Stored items
════

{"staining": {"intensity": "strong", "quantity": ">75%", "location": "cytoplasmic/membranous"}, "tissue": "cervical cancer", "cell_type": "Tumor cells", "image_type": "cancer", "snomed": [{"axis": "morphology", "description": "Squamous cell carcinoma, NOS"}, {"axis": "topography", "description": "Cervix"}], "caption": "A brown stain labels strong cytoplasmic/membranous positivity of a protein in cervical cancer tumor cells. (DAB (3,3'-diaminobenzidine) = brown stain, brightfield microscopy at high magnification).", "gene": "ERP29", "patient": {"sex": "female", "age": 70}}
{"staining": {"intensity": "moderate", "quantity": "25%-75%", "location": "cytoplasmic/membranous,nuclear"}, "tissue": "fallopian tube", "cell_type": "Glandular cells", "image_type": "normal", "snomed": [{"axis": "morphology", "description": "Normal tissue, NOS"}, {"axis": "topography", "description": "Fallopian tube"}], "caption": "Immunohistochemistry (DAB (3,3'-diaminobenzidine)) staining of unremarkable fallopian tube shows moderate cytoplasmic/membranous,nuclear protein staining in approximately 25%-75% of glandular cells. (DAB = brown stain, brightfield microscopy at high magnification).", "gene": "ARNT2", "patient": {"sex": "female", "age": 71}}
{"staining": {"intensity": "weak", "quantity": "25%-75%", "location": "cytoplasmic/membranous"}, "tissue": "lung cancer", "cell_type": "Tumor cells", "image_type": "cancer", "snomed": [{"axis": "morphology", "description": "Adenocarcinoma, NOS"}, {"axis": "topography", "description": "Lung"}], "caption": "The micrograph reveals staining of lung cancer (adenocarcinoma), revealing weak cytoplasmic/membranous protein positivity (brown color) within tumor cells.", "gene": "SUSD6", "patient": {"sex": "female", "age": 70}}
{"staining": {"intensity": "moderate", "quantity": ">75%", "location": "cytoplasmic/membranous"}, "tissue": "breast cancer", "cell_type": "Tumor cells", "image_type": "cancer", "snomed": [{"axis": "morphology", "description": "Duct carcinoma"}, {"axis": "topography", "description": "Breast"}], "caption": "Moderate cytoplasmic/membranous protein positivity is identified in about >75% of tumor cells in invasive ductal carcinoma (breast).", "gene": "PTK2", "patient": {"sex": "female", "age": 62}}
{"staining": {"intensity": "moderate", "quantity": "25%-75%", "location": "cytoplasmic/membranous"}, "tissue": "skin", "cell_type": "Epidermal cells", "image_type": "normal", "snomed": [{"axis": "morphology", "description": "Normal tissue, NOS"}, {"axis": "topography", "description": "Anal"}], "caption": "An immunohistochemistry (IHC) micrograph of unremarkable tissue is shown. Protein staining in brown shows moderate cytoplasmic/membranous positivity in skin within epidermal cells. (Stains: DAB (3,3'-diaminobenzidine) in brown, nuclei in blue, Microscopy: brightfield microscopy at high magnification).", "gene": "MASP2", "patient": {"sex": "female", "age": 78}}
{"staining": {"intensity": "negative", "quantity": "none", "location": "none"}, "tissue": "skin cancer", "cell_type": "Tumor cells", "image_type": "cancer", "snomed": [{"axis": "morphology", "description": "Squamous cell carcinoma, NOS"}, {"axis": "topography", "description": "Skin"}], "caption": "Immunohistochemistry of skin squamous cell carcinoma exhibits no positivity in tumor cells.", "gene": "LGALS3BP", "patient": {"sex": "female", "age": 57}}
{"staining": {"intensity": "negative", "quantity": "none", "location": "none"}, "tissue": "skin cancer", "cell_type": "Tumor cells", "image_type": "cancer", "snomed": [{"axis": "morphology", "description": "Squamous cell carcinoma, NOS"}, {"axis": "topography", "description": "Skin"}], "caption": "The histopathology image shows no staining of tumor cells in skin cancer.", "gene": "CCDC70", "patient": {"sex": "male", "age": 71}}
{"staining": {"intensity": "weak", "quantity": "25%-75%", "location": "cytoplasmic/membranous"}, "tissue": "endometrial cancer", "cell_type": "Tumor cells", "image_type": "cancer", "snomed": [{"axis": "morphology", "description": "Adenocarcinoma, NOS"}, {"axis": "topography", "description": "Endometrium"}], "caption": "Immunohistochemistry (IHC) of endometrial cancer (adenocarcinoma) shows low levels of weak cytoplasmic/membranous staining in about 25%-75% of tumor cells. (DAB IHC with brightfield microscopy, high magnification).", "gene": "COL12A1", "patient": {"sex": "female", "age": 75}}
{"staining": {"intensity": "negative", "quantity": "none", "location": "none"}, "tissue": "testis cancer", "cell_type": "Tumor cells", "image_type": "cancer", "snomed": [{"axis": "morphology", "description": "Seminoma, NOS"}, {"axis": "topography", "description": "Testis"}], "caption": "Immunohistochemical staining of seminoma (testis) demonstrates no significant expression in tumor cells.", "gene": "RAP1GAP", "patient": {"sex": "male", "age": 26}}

════

The stretch of entries above that starts with the line containing "(DAB (3,3'-diaminobenzidine)) staining" and goes on through the line containing "micrograph reveals staining" is to be transcribed exactly, and no other line is to be transcribed.

[Your response]
{"staining": {"intensity": "moderate", "quantity": "25%-75%", "location": "cytoplasmic/membranous,nuclear"}, "tissue": "fallopian tube", "cell_type": "Glandular cells", "image_type": "normal", "snomed": [{"axis": "morphology", "description": "Normal tissue, NOS"}, {"axis": "topography", "description": "Fallopian tube"}], "caption": "Immunohistochemistry (DAB (3,3'-diaminobenzidine)) staining of unremarkable fallopian tube shows moderate cytoplasmic/membranous,nuclear protein staining in approximately 25%-75% of glandular cells. (DAB = brown stain, brightfield microscopy at high magnification).", "gene": "ARNT2", "patient": {"sex": "female", "age": 71}}
{"staining": {"intensity": "weak", "quantity": "25%-75%", "location": "cytoplasmic/membranous"}, "tissue": "lung cancer", "cell_type": "Tumor cells", "image_type": "cancer", "snomed": [{"axis": "morphology", "description": "Adenocarcinoma, NOS"}, {"axis": "topography", "description": "Lung"}], "caption": "The micrograph reveals staining of lung cancer (adenocarcinoma), revealing weak cytoplasmic/membranous protein positivity (brown color) within tumor cells.", "gene": "SUSD6", "patient": {"sex": "female", "age": 70}}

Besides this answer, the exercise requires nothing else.